● **YOUR ASSIGNMENT**: In the lines below, look for "middle". Copy each line where it appears.

----- RECORDS SHOWN -----

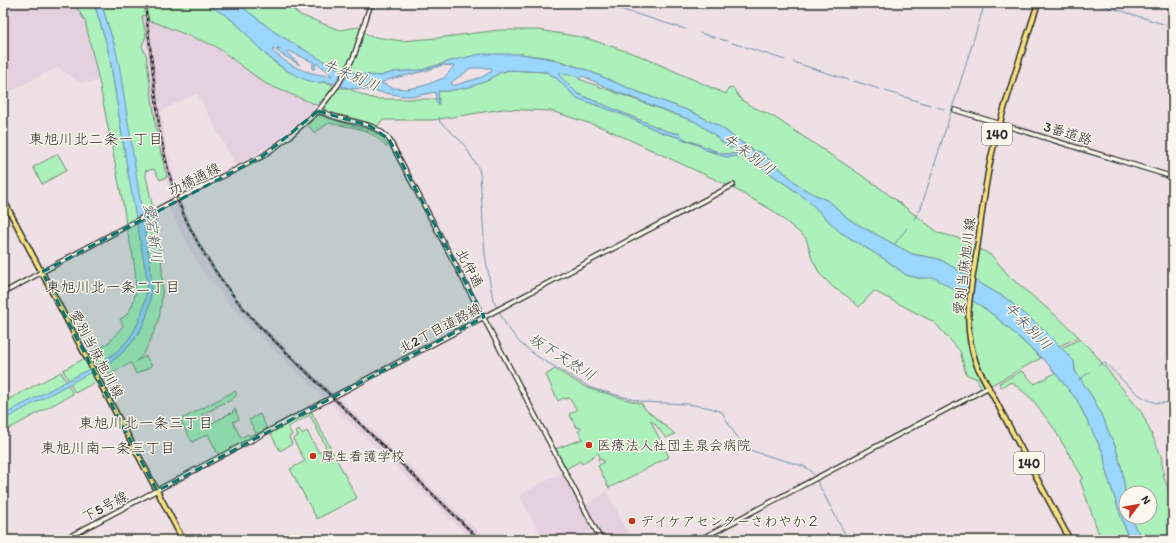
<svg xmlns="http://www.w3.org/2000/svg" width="1176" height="543" font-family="Itim,'Klee One',sans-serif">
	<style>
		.built { fill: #e5d0df }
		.green { fill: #acf0bb; stroke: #6c8e73 }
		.water { fill: #9bd6fc; stroke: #6e92a8; fill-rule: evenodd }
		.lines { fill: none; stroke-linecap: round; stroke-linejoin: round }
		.stream { stroke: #6e92a8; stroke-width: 1 }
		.minor-casing { stroke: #2b2b2b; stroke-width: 6 }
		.major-casing { stroke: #2b2b2b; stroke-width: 7 }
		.minor { stroke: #fbf7ec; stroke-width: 3.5 }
		.major { stroke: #f7e281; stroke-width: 4 }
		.rail-casing { stroke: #2b2b2b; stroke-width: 2.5 }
		.rail { stroke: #fbf7ec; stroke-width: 1; stroke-dasharray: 3; stroke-linecap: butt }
		.marked { fill: #0f766e; fill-opacity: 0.2; stroke: #0f766e; stroke-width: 3; stroke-dasharray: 8 5; stroke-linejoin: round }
		.poi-dot { fill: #c8321e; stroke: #fbf7ec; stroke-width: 1.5 }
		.labels { text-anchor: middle; stroke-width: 3; stroke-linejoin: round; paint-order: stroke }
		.shield { fill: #fbf7ec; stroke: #696865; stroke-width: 1 }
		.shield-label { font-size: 13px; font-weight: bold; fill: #2b2b2b }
		.street-label { font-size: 14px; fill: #2b2b2b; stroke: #fbf7ec }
		.poi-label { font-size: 14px; fill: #2b2b2b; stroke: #fbf7ec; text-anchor: start }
		.water-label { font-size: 15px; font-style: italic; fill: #47565f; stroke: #fbf7ec }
		.neighbourhood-label { font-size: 15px; fill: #2b2b2b; stroke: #fbf7ec }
	</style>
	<rect width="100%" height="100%" fill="#eee0e4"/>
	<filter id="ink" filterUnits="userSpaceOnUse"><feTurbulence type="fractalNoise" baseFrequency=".025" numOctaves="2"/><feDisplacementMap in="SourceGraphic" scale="8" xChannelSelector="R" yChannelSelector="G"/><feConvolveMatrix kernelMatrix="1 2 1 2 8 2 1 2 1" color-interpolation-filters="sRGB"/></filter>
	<g filter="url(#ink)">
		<!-- built -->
		<g class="built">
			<path d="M 3,3 L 74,3 L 85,21 L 99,81 L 80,83 L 58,67 L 9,92 L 3,82 Z"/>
			<path d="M 148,15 L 149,21 L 154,22 L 215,46 L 266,84 L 317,105 L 298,124 L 264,149 L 236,166 L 197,93 L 161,111 L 165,141 L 181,202 L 205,254 L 228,287 L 251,314 L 487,540 L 472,540 L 262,338 L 235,310 L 202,271 L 170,211 L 167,201 L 173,197 L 167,182 L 158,142 L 145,40 L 146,36 L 142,16 Z"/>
			<path d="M 563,472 L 593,530 L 574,540 L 543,540 L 519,495 Z"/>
			<path d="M 607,492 L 632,540 L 603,540 L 585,505 Z"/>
			<path d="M 710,530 L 715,540 L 691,540 Z"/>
		</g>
		<!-- green -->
		<g class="green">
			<path d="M 74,3 L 94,3 L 107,45 L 111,65 L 128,173 L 142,216 L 115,47 L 101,3 L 213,3 C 219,13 229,17 238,25 C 255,42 269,63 292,73 C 304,79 320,80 333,85 L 328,94 L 317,105 L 266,84 L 215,46 L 154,22 L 149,21 L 148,15 L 142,16 L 146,36 L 142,46 L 146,55 L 158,142 L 167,177 L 160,180 L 154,169 L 145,171 C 155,220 170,273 158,322 C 156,328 153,333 151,339 C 146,348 145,355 136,361 L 146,356 L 152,366 L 136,374 L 131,363 L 75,393 L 63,370 L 91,355 L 110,341 L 123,326 L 120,319 C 122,318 126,316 127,314 C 142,297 134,258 129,239 C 127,230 125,223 125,215 L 99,81 L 85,21 Z"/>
			<path d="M 237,3 L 284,3 L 300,15 L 340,30 L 359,27 L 369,36 L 402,41 L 437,38 L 499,30 L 539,30 L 586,38 L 638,55 L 726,94 L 728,89 L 733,88 C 736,92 739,98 743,101 C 752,108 764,111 774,117 L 876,185 L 939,233 L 966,240 L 992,256 L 1011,278 L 1060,319 L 1079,337 L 1059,346 L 1046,332 L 1007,299 L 939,259 L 912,254 L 850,220 L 830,202 L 802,188 L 761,152 L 754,151 L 719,126 L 692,112 L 638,92 L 584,69 L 551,58 L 521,54 L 454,60 L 422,70 L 394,72 L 380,76 L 359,74 L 347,70 L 344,74 L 276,33 Z"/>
			<path d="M 509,70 L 547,72 L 556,78 L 577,98 L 621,114 L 663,133 L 678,137 L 700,146 L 706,150 L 727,157 L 743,156 L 754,162 L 805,198 L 840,232 L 886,260 L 906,275 L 918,278 L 935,277 L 981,306 L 995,316 L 1041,358 L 982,390 L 977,379 L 966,374 L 960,351 L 934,322 L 874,291 L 859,307 L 847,296 L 834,288 L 820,274 L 812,259 L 806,238 L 772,210 L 727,185 L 604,128 L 551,111 L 503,109 L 433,120 L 382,120 L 378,126 L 367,122 L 325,111 L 325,107 L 338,88 L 348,88 L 365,96 L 376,99 L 438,99 L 437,91 L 448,91 L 489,80 L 499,73 Z"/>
			<path d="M 559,73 L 576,76 L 579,79 L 696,122 L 712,133 L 723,143 L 734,147 L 741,154 L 723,154 L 685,139 L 680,134 L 666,131 L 578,94 L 560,76 Z"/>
			<path d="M 319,115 L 336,121 L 370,130 L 381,137 L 388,146 L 386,147 C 371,127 352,128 329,123 L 314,133 L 308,125 Z"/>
			<path d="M 58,154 L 67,170 L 42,184 L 33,167 Z"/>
			<path d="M 1080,339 L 1094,353 L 1142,413 L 1161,455 L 1164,478 L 1173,500 L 1173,540 L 1147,540 L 1135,528 L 1132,517 L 1150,517 L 1150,493 L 1126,493 L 1126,498 L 1122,470 L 1116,448 L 1093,398 L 1075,371 L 1074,361 L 1061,348 Z"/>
			<path d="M 555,369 L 587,388 L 642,404 L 645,409 L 675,434 L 666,438 L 655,424 L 650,420 L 669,457 L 609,488 L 598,466 L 604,462 L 602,459 L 599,461 L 598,458 L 600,457 L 598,453 L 582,464 L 580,461 L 566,469 L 555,449 L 583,439 L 578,431 L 581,429 L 580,427 L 577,428 L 569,414 L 577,410 L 569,398 L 565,399 L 563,398 L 558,401 L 546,375 Z"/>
			<path d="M 1022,371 L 1035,384 L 1055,373 L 1077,400 L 1104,455 L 1106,472 L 1129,540 L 1101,540 L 1080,480 L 1083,478 L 1053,427 L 1032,399 L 1012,382 L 1001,387 L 999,383 Z"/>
			<path d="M 61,372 L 73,394 L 3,432 L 3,402 Z"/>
			<path d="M 235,391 L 237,395 L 228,402 L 227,401 L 224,404 L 223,402 L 221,405 L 220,404 L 217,407 L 216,406 L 214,409 L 213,408 L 211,411 L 210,410 L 202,414 L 203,418 L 209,415 L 210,419 L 209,418 L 205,422 L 207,426 L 217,420 L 218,421 L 219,420 L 220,418 L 221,419 L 223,418 L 224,416 L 224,417 L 226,416 L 227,414 L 228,415 L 230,413 L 231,414 L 233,413 L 233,410 L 235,409 L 239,419 L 233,422 L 241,438 L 248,434 L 249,436 L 256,433 L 249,420 L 260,414 L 268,431 L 219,456 L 208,434 L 192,442 L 180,420 Z"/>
			<path d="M 311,411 L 357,498 L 317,519 L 290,469 L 305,461 L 293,439 L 298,436 L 296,432 L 299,430 L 302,434 L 307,431 L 319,453 L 326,447 L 310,415 L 288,427 L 292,435 L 289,437 L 292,444 L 280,451 L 271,434 L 273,432 Z"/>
		</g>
		<!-- water -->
		<g class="water">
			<path d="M 94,3 L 101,3 L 115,47 L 119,64 L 150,263 C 154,304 148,333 115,359 L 3,420 L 3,415 C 26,403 48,391 71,379 C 83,372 96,366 108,358 C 135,341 147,310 147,279 L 128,173 L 111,65 L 107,45 Z"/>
			<path d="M 213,3 L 237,3 L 276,33 L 320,59 L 338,69 L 359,74 L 380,76 L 394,72 L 422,70 L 454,60 L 481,54 L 521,54 L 551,59 L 584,69 L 638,92 L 692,112 L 719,126 L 753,151 L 761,152 L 802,188 L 830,202 L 850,220 L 912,254 L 939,259 L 1007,299 L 1046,332 L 1074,361 L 1075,371 L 1093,398 L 1105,423 L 1110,435 L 1116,448 L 1122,470 L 1126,498 L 1126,517 L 1132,517 L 1135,528 L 1147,540 L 1129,540 L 1106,472 L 1104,455 L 1077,400 L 1046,362 L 995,316 L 981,306 L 935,278 L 918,278 L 906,275 L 886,260 L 840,232 L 805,198 L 754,162 L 743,156 L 727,157 L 718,155 L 715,152 L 706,150 L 700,146 L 678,137 L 663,133 L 621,114 L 577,98 L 556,78 L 547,72 L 509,70 L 499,73 L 489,80 L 470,87 L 448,91 L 438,91 L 439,104 L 437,104 L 435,92 L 416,96 L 403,96 L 362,89 L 348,88 L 324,81 L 321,83 C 296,81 273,62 255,44 C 248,36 241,27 232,20 C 227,15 219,12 213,8 ZM 278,48 L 281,49 L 276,50 L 281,54 L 300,65 L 286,52 L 289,51 L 313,62 L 313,66 L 312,69 L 315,69 L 316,63 L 324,68 L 332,76 C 307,74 291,68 272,50 ZM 443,65 L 454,66 L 444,78 L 423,86 L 407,89 L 393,88 L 381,83 L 390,79 L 425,71 ZM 470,68 L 492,68 L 492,71 L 482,77 L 456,85 L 452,85 L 451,83 C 457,77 464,75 470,68 ZM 559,73 L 576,76 L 579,79 L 583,76 L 612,90 L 696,122 L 712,133 L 723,143 L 730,148 L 734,147 L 741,154 L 723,154 L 685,139 L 680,134 L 666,131 L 578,94 L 560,76 Z"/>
		</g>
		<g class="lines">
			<!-- stream -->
			<g class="stream">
				<path d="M 1095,3 L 1096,4"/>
				<path d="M 1099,4 L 1173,27"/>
				<path d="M 610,6 L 685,29"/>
				<path d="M 700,33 L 716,38"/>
				<path d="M 720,39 L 727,41"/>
				<path d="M 732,43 L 742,46"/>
				<path d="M 745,47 L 785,60"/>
				<path d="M 793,62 L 849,80"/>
				<path d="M 854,81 L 879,89"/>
				<path d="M 885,91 L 930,105"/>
				<path d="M 937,107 L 944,109"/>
				<path d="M 958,113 L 982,121"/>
				<path d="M 439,117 L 440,122 L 463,143 L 479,169 L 480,174 L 485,254 L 493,300 L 506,325 L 520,343 L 538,357 L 591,388 L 643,402 L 688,404 L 711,408 L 722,412 C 730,426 738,442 752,451 L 803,466 L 809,469 L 815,476"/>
				<path d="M 1008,129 L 1021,133"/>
				<path d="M 1025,134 L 1033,137"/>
				<path d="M 1041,139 L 1046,141"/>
				<path d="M 1050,142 L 1070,148"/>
				<path d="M 1075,150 L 1122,164"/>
				<path d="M 1138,169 L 1152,173"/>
				<path d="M 1157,175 L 1173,180"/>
				<path d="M 914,219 L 921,208 L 985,3"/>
				<path d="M 894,245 L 907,228"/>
				<path d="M 1098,366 L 1103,363 L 1105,363 C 1118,375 1137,398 1154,402 C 1160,404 1167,402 1173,402"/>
				<path d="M 1079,380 L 1090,372"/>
				<path d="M 817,481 L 848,540"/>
			</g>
			<defs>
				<g id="minor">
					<path d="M 955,110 L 1173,177"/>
					<path d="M 318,111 C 325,113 332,116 339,118 C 359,124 374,123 389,139 L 601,540"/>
					<path d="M 3,293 L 177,199 L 263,156 L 290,136 L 318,111 L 338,85 L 354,56 L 371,3"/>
					<path d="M 63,540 L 733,185"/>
					<path d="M 699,540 L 989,387"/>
				</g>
				<g id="major">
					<path d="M 1038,3 C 1023,50 1006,97 994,145 C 985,179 982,215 977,249 C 971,291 961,324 977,366 L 1070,540"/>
					<path d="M 3,199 L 183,540"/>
				</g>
			</defs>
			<!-- minor casing -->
			<use href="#minor" class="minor-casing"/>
			<!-- major casing -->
			<use href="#major" class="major-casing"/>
			<!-- minor -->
			<use href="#minor" class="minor"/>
			<!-- major -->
			<use href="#major" class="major"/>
			<defs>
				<path id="rail" d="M 145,3 L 160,133 C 165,156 169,180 178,201 C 196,247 223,286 256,323 L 480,540"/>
			</defs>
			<!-- rail casing -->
			<use href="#rail" class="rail-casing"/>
			<!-- rail -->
			<use href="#rail" class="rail"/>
		</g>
	</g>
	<!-- marked area -->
	<path class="marked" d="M 318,111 L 370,126 L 389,139 L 484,317 L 157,491 L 42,272 L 263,156 Z"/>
	<!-- markers -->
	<g class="poi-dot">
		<circle cx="589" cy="445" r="4"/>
		<circle cx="313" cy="456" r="4"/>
		<circle cx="632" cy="521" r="4"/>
	</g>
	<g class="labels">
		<!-- shield labels -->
		<g class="shield">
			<rect x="982" y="123" width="30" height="22" rx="3"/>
			<rect x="1014" y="452" width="30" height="22" rx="3"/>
		</g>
		<g class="shield-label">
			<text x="997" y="139">140</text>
			<text x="1029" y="468">140</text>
		</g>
		<!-- street labels -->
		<g class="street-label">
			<text transform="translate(1068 133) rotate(17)" y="5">3番道路</text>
			<text transform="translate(194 179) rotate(-27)" y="5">功橋通線</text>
			<text transform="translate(964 266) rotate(-83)" y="5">愛別当麻旭川線</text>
			<text transform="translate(470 268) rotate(62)" y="5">北仲通</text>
			<text transform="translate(440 328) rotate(-28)" y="5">北2丁目道路線</text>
			<text transform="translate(97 354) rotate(62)" y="5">愛別当麻旭川線</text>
			<text transform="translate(105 506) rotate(-28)" y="5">下5号線</text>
		</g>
		<!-- poi labels -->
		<g class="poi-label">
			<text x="597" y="450">医療法人社団圭泉会病院</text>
			<text x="321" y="461">厚生看護学校</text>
			<text x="640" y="526">デイケアセンターさわやか２</text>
		</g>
		<!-- water labels -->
		<g class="water-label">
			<text transform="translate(351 75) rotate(23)" y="5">牛朱別川</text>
			<text transform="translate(749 154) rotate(36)" y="5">牛朱別川</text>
			<text transform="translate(153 233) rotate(82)" y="5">愛宕新川</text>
			<text transform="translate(1028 326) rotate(45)" y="5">牛朱別川</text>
			<text transform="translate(562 357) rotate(32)" y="5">坂下天然川</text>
		</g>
		<!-- neighbourhood labels -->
		<g class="neighbourhood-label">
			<text x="96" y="144">東旭川北二条一丁目</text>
			<text x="113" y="292">東旭川北一条二丁目</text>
			<text x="146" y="428">東旭川北一条三丁目</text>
			<text x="108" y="453">東旭川南一条三丁目</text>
		</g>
	</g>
	<!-- margin -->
	<rect width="1176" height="543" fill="none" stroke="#fbf7ec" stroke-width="16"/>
	<rect x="8" y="8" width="1160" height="527" fill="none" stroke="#2b2b2b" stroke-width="1.5" filter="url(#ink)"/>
	<!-- north arrow -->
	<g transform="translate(1138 505) rotate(58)"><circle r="19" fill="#fbf7ec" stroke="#a8a59f"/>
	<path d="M0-3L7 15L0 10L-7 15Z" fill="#c8321e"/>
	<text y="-6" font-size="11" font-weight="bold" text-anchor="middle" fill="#2b2b2b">N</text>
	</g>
</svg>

-----

● **TASK OUTPUT**:
		.labels { text-anchor: middle; stroke-width: 3; stroke-linejoin: round; paint-order: stroke }
	<text y="-6" font-size="11" font-weight="bold" text-anchor="middle" fill="#2b2b2b">N</text>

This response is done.